| Problem details |
Nothing in the records may change. Print them all again.

[Collected data entries]
<<<<

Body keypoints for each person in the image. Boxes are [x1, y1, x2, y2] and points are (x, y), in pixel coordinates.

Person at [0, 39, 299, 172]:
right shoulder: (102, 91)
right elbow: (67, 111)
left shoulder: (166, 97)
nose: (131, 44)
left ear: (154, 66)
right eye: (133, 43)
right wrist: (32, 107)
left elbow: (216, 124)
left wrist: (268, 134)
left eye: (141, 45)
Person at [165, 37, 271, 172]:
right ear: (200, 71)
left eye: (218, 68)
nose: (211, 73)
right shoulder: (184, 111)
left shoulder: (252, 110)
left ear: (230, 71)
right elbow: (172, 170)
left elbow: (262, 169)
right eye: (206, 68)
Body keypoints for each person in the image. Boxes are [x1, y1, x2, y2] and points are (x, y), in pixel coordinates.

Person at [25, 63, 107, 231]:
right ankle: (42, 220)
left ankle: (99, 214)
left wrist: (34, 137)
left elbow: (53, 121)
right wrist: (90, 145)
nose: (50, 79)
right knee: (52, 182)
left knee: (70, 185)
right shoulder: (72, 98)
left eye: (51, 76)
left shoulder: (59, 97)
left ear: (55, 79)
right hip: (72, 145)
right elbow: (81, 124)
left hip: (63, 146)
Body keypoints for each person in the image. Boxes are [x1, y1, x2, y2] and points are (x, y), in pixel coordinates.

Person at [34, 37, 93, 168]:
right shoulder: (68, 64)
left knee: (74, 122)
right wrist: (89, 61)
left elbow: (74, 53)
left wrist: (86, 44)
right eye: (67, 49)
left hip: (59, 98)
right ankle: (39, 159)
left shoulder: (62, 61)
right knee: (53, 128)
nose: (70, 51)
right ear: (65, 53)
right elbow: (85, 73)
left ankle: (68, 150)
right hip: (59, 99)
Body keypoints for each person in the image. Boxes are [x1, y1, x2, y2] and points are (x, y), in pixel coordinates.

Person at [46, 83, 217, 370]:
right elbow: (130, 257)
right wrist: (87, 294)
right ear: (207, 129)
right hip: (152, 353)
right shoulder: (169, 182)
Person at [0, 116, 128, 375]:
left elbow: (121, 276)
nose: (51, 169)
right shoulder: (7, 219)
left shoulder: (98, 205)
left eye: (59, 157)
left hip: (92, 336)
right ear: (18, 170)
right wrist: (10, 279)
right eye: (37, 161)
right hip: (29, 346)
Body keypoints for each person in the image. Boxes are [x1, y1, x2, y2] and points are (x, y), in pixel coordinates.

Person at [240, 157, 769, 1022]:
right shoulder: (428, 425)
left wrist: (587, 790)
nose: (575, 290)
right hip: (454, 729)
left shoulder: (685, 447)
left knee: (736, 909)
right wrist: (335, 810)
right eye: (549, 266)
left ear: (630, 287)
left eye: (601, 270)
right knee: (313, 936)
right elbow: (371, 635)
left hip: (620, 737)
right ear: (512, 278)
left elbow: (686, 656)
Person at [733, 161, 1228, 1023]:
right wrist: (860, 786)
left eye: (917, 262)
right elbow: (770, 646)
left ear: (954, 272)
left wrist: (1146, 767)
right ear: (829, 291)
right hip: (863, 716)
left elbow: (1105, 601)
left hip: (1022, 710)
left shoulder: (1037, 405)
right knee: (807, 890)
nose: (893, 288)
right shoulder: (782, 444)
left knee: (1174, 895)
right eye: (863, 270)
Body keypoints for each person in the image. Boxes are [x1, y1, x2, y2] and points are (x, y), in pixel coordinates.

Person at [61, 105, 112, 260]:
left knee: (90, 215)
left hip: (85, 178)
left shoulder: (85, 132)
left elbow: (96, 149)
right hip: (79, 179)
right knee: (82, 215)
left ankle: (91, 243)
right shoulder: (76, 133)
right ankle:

>>>>

| Answer to this task |
Body keypoints for each person in the image. Boxes are [x1, y1, x2, y2] and points are (x, y), in pixel coordinates.

Person at [0, 39, 299, 172]:
right shoulder: (102, 91)
right elbow: (67, 111)
left shoulder: (166, 97)
nose: (131, 44)
left ear: (154, 66)
right eye: (133, 43)
right wrist: (32, 107)
left elbow: (216, 124)
left wrist: (268, 134)
left eye: (141, 45)
Person at [165, 37, 271, 172]:
right ear: (200, 71)
left eye: (218, 68)
nose: (211, 73)
right shoulder: (184, 111)
left shoulder: (252, 110)
left ear: (230, 71)
right elbow: (172, 170)
left elbow: (262, 169)
right eye: (206, 68)
Body keypoints for each person in the image. Boxes are [x1, y1, x2, y2] and points are (x, y), in pixel coordinates.

Person at [25, 63, 107, 231]:
right ankle: (42, 220)
left ankle: (99, 214)
left wrist: (34, 137)
left elbow: (53, 121)
right wrist: (90, 145)
nose: (50, 79)
right knee: (52, 182)
left knee: (70, 185)
right shoulder: (72, 98)
left eye: (51, 76)
left shoulder: (59, 97)
left ear: (55, 79)
right hip: (72, 145)
right elbow: (81, 124)
left hip: (63, 146)
Body keypoints for each person in the image. Boxes are [x1, y1, x2, y2] and points are (x, y), in pixel coordinates.

Person at [34, 37, 93, 168]:
right shoulder: (68, 64)
left knee: (74, 122)
right wrist: (89, 61)
left elbow: (74, 53)
left wrist: (86, 44)
right eye: (67, 49)
left hip: (59, 98)
right ankle: (39, 159)
left shoulder: (62, 61)
right knee: (53, 128)
nose: (70, 51)
right ear: (65, 53)
right elbow: (85, 73)
left ankle: (68, 150)
right hip: (59, 99)
Body keypoints for each person in the image. Boxes are [x1, y1, x2, y2] and points are (x, y), in pixel coordinates.

Person at [46, 83, 217, 370]:
right elbow: (130, 257)
right wrist: (87, 294)
right ear: (207, 129)
right hip: (152, 353)
right shoulder: (169, 182)
Person at [0, 116, 128, 375]:
left elbow: (121, 276)
nose: (51, 169)
right shoulder: (7, 219)
left shoulder: (98, 205)
left eye: (59, 157)
left hip: (92, 336)
right ear: (18, 170)
right wrist: (10, 279)
right eye: (37, 161)
right hip: (29, 346)
Body keypoints for each person in the image. Boxes are [x1, y1, x2, y2] and points are (x, y), in pixel coordinates.

Person at [240, 157, 769, 1022]:
right shoulder: (428, 425)
left wrist: (587, 790)
nose: (575, 290)
right hip: (454, 729)
left shoulder: (685, 447)
left knee: (736, 909)
right wrist: (335, 810)
right eye: (549, 266)
left ear: (630, 287)
left eye: (601, 270)
right knee: (313, 936)
right elbow: (371, 635)
left hip: (620, 737)
right ear: (512, 278)
left elbow: (686, 656)
Person at [733, 161, 1228, 1023]:
right wrist: (860, 786)
left eye: (917, 262)
right elbow: (770, 646)
left ear: (954, 272)
left wrist: (1146, 767)
right ear: (829, 291)
right hip: (863, 716)
left elbow: (1105, 601)
left hip: (1022, 710)
left shoulder: (1037, 405)
right knee: (807, 890)
nose: (893, 288)
right shoulder: (782, 444)
left knee: (1174, 895)
right eye: (863, 270)
Body keypoints for each person in the image. Boxes are [x1, y1, x2, y2] and points are (x, y), in pixel coordinates.

Person at [61, 105, 112, 260]:
left knee: (90, 215)
left hip: (85, 178)
left shoulder: (85, 132)
left elbow: (96, 149)
right hip: (79, 179)
right knee: (82, 215)
left ankle: (91, 243)
right shoulder: (76, 133)
right ankle:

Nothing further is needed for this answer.